------ Material provided
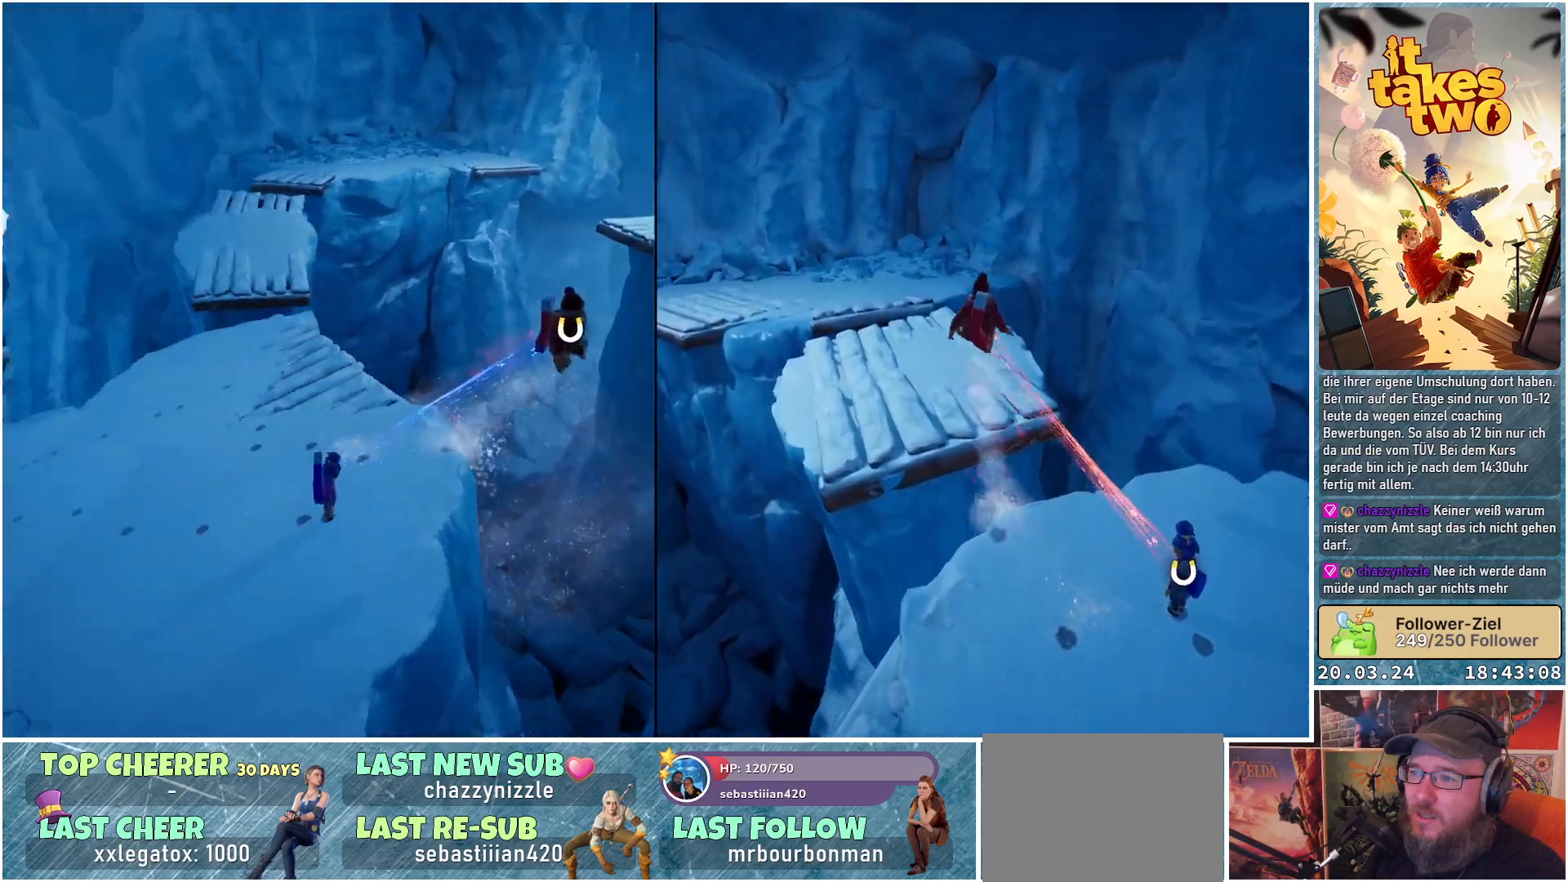
{"buttons": [], "left_stick": "center", "right_stick": "center", "events": [[83, "right_stick", "center"]]}
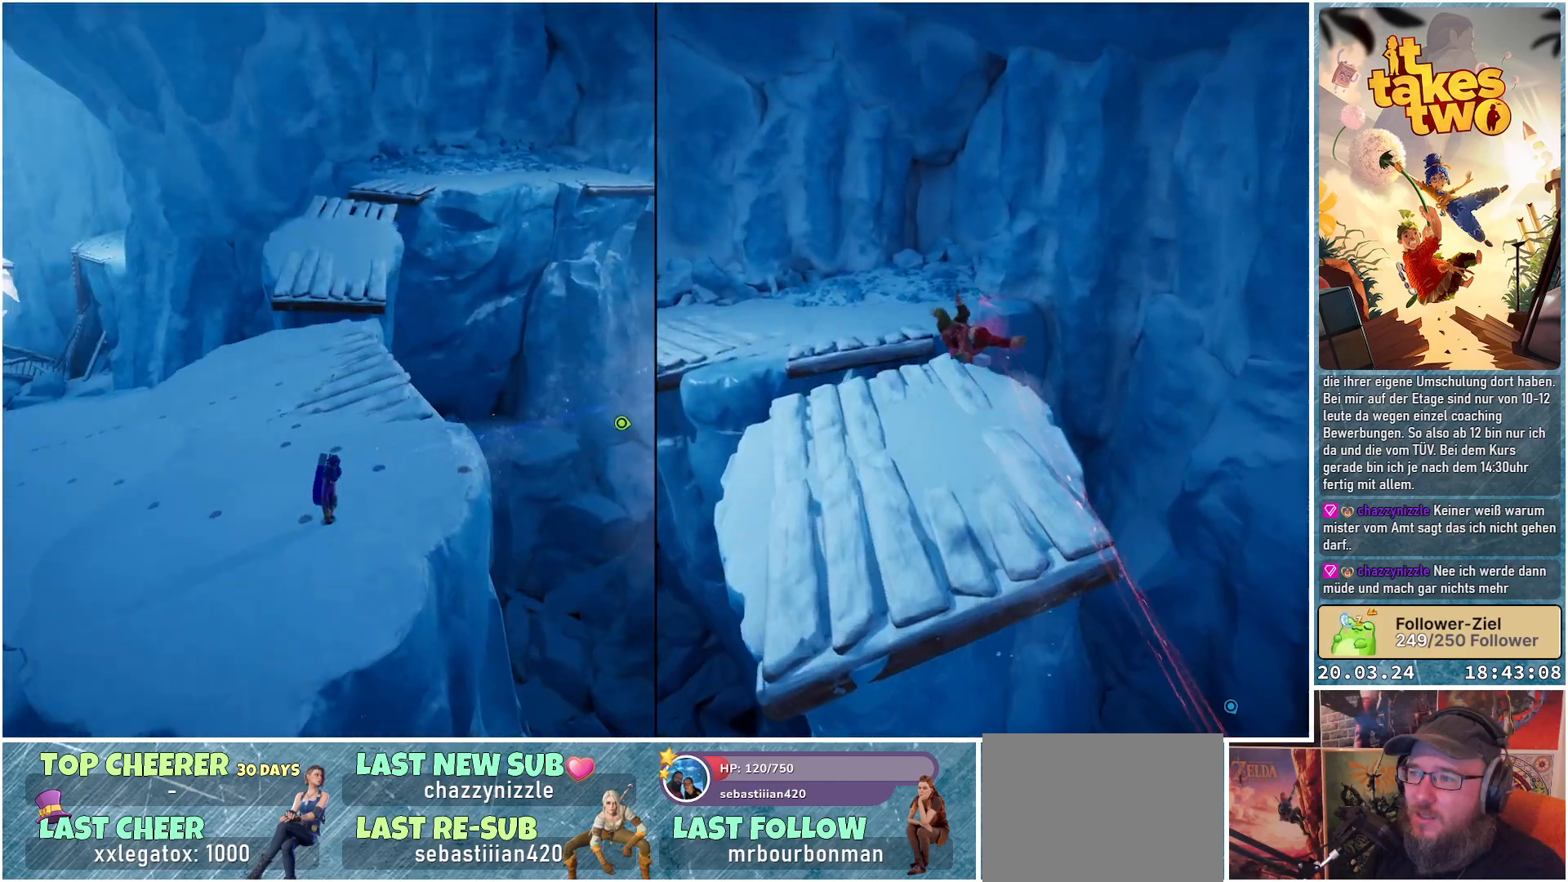
{"buttons": [], "left_stick": "up-left", "right_stick": "center", "events": [[17, "right_stick", "right"], [350, "right_stick", "center"], [400, "left_stick", "up-left"]]}
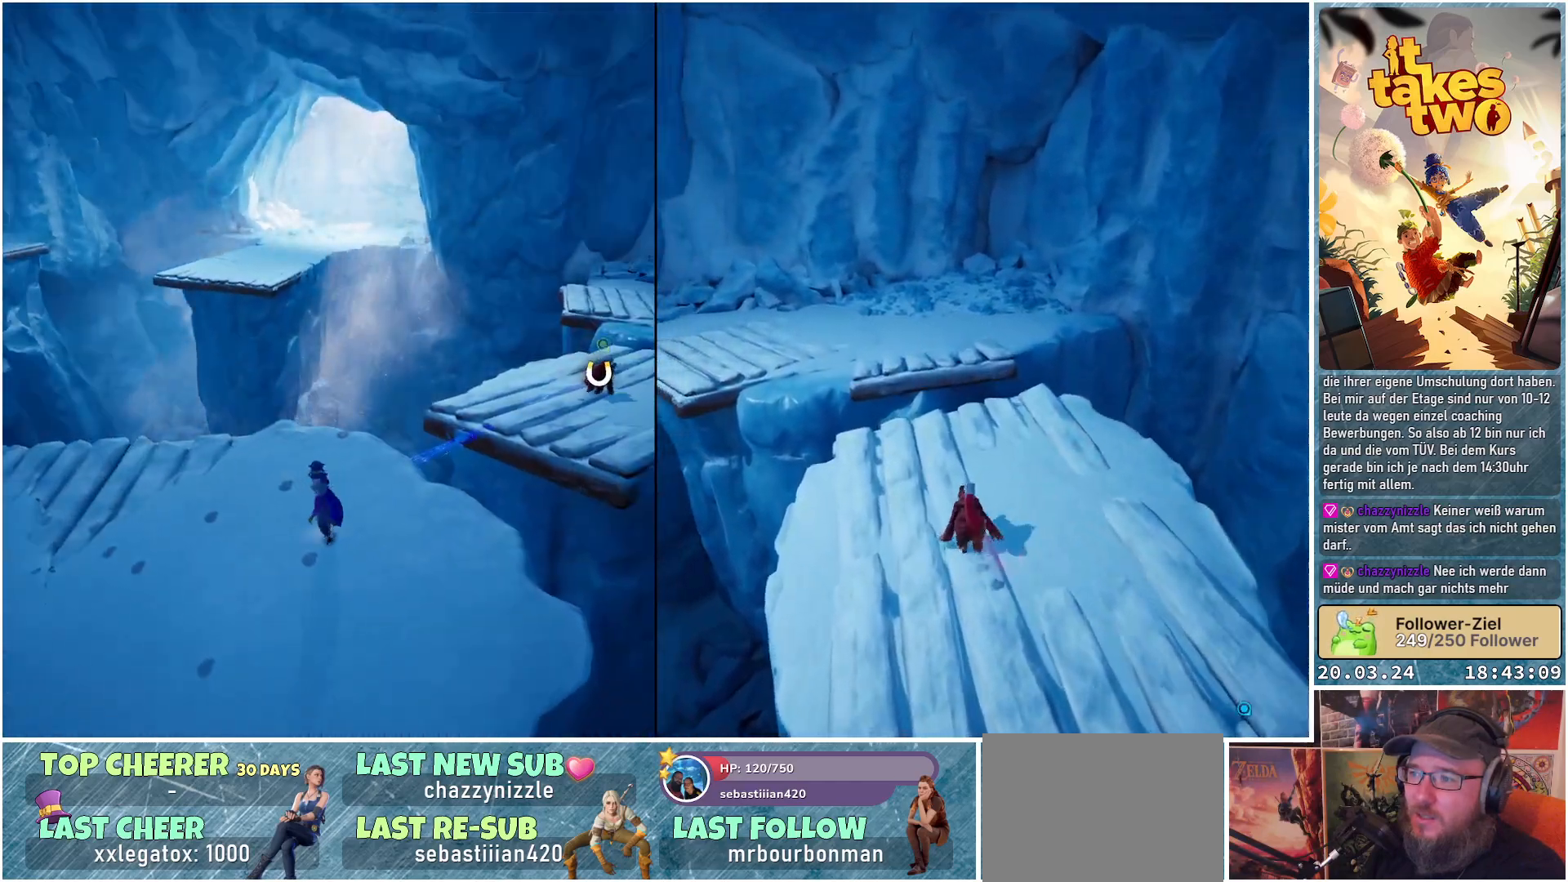
{"buttons": [], "left_stick": "up-left", "right_stick": "left", "events": [[333, "right_stick", "left"]]}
------------
■ **Work required**:
Retype all the data exactly; skip the pictures.

■ **Result of this exercise**:
{"buttons": [], "left_stick": "center", "right_stick": "center", "events": [[83, "right_stick", "center"]]}
{"buttons": [], "left_stick": "up-left", "right_stick": "center", "events": [[17, "right_stick", "right"], [350, "right_stick", "center"], [400, "left_stick", "up-left"]]}
{"buttons": [], "left_stick": "up-left", "right_stick": "left", "events": [[333, "right_stick", "left"]]}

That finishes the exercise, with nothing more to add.